[MATERIAL FOR THIS EXERCISE Boundary: Start]
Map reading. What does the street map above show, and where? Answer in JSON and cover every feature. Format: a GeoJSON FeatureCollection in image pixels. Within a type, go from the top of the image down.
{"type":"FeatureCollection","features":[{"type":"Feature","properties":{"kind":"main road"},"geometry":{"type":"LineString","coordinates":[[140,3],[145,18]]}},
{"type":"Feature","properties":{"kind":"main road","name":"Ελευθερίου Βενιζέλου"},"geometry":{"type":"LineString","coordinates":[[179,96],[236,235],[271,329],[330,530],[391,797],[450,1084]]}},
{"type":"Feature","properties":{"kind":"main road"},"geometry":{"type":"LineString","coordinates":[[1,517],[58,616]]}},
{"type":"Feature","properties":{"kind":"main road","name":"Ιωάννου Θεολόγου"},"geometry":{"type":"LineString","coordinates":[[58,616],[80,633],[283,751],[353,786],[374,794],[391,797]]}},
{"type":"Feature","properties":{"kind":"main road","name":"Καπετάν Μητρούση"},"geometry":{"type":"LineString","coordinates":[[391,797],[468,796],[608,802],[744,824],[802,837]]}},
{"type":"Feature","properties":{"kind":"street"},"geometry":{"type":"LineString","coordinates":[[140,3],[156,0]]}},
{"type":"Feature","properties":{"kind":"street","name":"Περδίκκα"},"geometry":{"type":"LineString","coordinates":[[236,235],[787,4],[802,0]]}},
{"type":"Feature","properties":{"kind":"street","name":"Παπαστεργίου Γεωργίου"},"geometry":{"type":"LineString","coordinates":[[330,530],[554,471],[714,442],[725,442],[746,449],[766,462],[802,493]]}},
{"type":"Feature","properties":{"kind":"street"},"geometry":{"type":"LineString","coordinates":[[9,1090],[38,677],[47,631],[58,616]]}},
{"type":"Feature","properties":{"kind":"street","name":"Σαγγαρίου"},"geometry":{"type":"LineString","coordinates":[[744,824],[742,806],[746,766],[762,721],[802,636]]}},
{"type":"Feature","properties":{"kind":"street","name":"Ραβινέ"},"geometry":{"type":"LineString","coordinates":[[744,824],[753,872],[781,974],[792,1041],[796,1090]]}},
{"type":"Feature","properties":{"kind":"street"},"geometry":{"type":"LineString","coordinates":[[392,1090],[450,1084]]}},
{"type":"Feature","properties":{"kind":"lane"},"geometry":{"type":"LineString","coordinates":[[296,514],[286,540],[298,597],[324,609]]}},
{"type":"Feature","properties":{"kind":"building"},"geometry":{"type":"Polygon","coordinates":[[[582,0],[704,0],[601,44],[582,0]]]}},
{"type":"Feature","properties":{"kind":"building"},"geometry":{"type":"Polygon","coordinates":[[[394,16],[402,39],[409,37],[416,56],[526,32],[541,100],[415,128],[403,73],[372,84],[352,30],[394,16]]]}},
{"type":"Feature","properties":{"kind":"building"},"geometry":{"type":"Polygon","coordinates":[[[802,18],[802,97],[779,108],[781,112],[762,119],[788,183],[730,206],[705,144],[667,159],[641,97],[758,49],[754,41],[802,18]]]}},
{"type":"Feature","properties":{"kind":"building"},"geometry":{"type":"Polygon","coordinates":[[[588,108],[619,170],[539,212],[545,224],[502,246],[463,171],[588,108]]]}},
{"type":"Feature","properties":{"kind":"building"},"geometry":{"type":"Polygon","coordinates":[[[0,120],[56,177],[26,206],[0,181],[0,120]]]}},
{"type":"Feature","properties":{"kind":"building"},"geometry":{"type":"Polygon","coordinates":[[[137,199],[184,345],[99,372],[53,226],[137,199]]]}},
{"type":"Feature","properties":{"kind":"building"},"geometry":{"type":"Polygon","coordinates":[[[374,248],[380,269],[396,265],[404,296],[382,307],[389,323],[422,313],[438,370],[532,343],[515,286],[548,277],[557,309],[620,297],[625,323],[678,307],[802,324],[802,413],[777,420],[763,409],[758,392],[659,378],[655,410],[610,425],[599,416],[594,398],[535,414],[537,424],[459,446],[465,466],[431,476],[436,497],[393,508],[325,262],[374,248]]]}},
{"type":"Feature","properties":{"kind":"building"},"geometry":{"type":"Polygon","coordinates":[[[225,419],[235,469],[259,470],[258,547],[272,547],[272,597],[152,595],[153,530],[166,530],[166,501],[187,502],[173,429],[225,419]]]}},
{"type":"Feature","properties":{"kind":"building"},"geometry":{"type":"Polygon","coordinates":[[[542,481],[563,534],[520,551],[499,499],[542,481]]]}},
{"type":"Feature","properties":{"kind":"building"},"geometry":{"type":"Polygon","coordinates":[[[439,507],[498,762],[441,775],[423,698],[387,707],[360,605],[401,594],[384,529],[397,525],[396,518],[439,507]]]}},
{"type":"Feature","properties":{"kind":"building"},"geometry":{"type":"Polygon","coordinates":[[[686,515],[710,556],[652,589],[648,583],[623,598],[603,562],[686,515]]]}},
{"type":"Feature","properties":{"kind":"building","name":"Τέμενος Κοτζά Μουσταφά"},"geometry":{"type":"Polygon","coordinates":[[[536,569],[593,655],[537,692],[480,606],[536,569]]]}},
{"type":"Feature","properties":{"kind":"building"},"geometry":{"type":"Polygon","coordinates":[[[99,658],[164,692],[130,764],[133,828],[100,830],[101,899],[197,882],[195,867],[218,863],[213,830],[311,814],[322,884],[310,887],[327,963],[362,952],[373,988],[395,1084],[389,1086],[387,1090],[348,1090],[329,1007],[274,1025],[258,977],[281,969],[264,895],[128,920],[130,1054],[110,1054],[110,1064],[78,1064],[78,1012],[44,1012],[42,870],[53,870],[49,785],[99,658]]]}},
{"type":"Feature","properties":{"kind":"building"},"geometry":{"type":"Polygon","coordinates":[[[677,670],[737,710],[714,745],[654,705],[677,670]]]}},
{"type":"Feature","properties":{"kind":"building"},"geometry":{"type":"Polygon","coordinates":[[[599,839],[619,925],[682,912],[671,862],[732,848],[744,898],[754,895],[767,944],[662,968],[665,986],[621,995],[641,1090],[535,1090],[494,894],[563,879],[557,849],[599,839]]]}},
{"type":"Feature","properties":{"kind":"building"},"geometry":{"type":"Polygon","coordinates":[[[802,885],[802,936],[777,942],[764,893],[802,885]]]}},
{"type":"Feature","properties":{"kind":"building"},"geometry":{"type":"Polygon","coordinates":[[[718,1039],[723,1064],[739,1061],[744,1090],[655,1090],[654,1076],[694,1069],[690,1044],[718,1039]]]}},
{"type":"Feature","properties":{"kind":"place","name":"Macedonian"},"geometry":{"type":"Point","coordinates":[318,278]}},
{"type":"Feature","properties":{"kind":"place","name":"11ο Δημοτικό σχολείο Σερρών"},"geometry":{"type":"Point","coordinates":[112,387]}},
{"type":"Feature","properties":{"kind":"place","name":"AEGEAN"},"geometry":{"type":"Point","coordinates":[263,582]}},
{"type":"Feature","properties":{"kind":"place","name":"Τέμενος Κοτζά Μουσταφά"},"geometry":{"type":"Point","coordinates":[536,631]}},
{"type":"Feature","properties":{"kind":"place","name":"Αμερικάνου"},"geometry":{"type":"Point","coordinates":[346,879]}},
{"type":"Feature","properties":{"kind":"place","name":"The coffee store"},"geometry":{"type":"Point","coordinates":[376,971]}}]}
[MATERIAL FOR THIS EXERCISE Boundary: End]
WHAT YOU HAVE TO DO
Make a precise copy of the records in their entirety.

YOUR SOLUTION
Map reading. What does the street map above show, and where? Answer in JSON and cover every feature. Format: a GeoJSON FeatureCollection in image pixels. Within a type, go from the top of the image down.
{"type":"FeatureCollection","features":[{"type":"Feature","properties":{"kind":"main road"},"geometry":{"type":"LineString","coordinates":[[140,3],[145,18]]}},
{"type":"Feature","properties":{"kind":"main road","name":"Ελευθερίου Βενιζέλου"},"geometry":{"type":"LineString","coordinates":[[179,96],[236,235],[271,329],[330,530],[391,797],[450,1084]]}},
{"type":"Feature","properties":{"kind":"main road"},"geometry":{"type":"LineString","coordinates":[[1,517],[58,616]]}},
{"type":"Feature","properties":{"kind":"main road","name":"Ιωάννου Θεολόγου"},"geometry":{"type":"LineString","coordinates":[[58,616],[80,633],[283,751],[353,786],[374,794],[391,797]]}},
{"type":"Feature","properties":{"kind":"main road","name":"Καπετάν Μητρούση"},"geometry":{"type":"LineString","coordinates":[[391,797],[468,796],[608,802],[744,824],[802,837]]}},
{"type":"Feature","properties":{"kind":"street"},"geometry":{"type":"LineString","coordinates":[[140,3],[156,0]]}},
{"type":"Feature","properties":{"kind":"street","name":"Περδίκκα"},"geometry":{"type":"LineString","coordinates":[[236,235],[787,4],[802,0]]}},
{"type":"Feature","properties":{"kind":"street","name":"Παπαστεργίου Γεωργίου"},"geometry":{"type":"LineString","coordinates":[[330,530],[554,471],[714,442],[725,442],[746,449],[766,462],[802,493]]}},
{"type":"Feature","properties":{"kind":"street"},"geometry":{"type":"LineString","coordinates":[[9,1090],[38,677],[47,631],[58,616]]}},
{"type":"Feature","properties":{"kind":"street","name":"Σαγγαρίου"},"geometry":{"type":"LineString","coordinates":[[744,824],[742,806],[746,766],[762,721],[802,636]]}},
{"type":"Feature","properties":{"kind":"street","name":"Ραβινέ"},"geometry":{"type":"LineString","coordinates":[[744,824],[753,872],[781,974],[792,1041],[796,1090]]}},
{"type":"Feature","properties":{"kind":"street"},"geometry":{"type":"LineString","coordinates":[[392,1090],[450,1084]]}},
{"type":"Feature","properties":{"kind":"lane"},"geometry":{"type":"LineString","coordinates":[[296,514],[286,540],[298,597],[324,609]]}},
{"type":"Feature","properties":{"kind":"building"},"geometry":{"type":"Polygon","coordinates":[[[582,0],[704,0],[601,44],[582,0]]]}},
{"type":"Feature","properties":{"kind":"building"},"geometry":{"type":"Polygon","coordinates":[[[394,16],[402,39],[409,37],[416,56],[526,32],[541,100],[415,128],[403,73],[372,84],[352,30],[394,16]]]}},
{"type":"Feature","properties":{"kind":"building"},"geometry":{"type":"Polygon","coordinates":[[[802,18],[802,97],[779,108],[781,112],[762,119],[788,183],[730,206],[705,144],[667,159],[641,97],[758,49],[754,41],[802,18]]]}},
{"type":"Feature","properties":{"kind":"building"},"geometry":{"type":"Polygon","coordinates":[[[588,108],[619,170],[539,212],[545,224],[502,246],[463,171],[588,108]]]}},
{"type":"Feature","properties":{"kind":"building"},"geometry":{"type":"Polygon","coordinates":[[[0,120],[56,177],[26,206],[0,181],[0,120]]]}},
{"type":"Feature","properties":{"kind":"building"},"geometry":{"type":"Polygon","coordinates":[[[137,199],[184,345],[99,372],[53,226],[137,199]]]}},
{"type":"Feature","properties":{"kind":"building"},"geometry":{"type":"Polygon","coordinates":[[[374,248],[380,269],[396,265],[404,296],[382,307],[389,323],[422,313],[438,370],[532,343],[515,286],[548,277],[557,309],[620,297],[625,323],[678,307],[802,324],[802,413],[777,420],[763,409],[758,392],[659,378],[655,410],[610,425],[599,416],[594,398],[535,414],[537,424],[459,446],[465,466],[431,476],[436,497],[393,508],[325,262],[374,248]]]}},
{"type":"Feature","properties":{"kind":"building"},"geometry":{"type":"Polygon","coordinates":[[[225,419],[235,469],[259,470],[258,547],[272,547],[272,597],[152,595],[153,530],[166,530],[166,501],[187,502],[173,429],[225,419]]]}},
{"type":"Feature","properties":{"kind":"building"},"geometry":{"type":"Polygon","coordinates":[[[542,481],[563,534],[520,551],[499,499],[542,481]]]}},
{"type":"Feature","properties":{"kind":"building"},"geometry":{"type":"Polygon","coordinates":[[[439,507],[498,762],[441,775],[423,698],[387,707],[360,605],[401,594],[384,529],[397,525],[396,518],[439,507]]]}},
{"type":"Feature","properties":{"kind":"building"},"geometry":{"type":"Polygon","coordinates":[[[686,515],[710,556],[652,589],[648,583],[623,598],[603,562],[686,515]]]}},
{"type":"Feature","properties":{"kind":"building","name":"Τέμενος Κοτζά Μουσταφά"},"geometry":{"type":"Polygon","coordinates":[[[536,569],[593,655],[537,692],[480,606],[536,569]]]}},
{"type":"Feature","properties":{"kind":"building"},"geometry":{"type":"Polygon","coordinates":[[[99,658],[164,692],[130,764],[133,828],[100,830],[101,899],[197,882],[195,867],[218,863],[213,830],[311,814],[322,884],[310,887],[327,963],[362,952],[373,988],[395,1084],[389,1086],[387,1090],[348,1090],[329,1007],[274,1025],[258,977],[281,969],[264,895],[128,920],[130,1054],[110,1054],[110,1064],[78,1064],[78,1012],[44,1012],[42,870],[53,870],[49,785],[99,658]]]}},
{"type":"Feature","properties":{"kind":"building"},"geometry":{"type":"Polygon","coordinates":[[[677,670],[737,710],[714,745],[654,705],[677,670]]]}},
{"type":"Feature","properties":{"kind":"building"},"geometry":{"type":"Polygon","coordinates":[[[599,839],[619,925],[682,912],[671,862],[732,848],[744,898],[754,895],[767,944],[662,968],[665,986],[621,995],[641,1090],[535,1090],[494,894],[563,879],[557,849],[599,839]]]}},
{"type":"Feature","properties":{"kind":"building"},"geometry":{"type":"Polygon","coordinates":[[[802,885],[802,936],[777,942],[764,893],[802,885]]]}},
{"type":"Feature","properties":{"kind":"building"},"geometry":{"type":"Polygon","coordinates":[[[718,1039],[723,1064],[739,1061],[744,1090],[655,1090],[654,1076],[694,1069],[690,1044],[718,1039]]]}},
{"type":"Feature","properties":{"kind":"place","name":"Macedonian"},"geometry":{"type":"Point","coordinates":[318,278]}},
{"type":"Feature","properties":{"kind":"place","name":"11ο Δημοτικό σχολείο Σερρών"},"geometry":{"type":"Point","coordinates":[112,387]}},
{"type":"Feature","properties":{"kind":"place","name":"AEGEAN"},"geometry":{"type":"Point","coordinates":[263,582]}},
{"type":"Feature","properties":{"kind":"place","name":"Τέμενος Κοτζά Μουσταφά"},"geometry":{"type":"Point","coordinates":[536,631]}},
{"type":"Feature","properties":{"kind":"place","name":"Αμερικάνου"},"geometry":{"type":"Point","coordinates":[346,879]}},
{"type":"Feature","properties":{"kind":"place","name":"The coffee store"},"geometry":{"type":"Point","coordinates":[376,971]}}]}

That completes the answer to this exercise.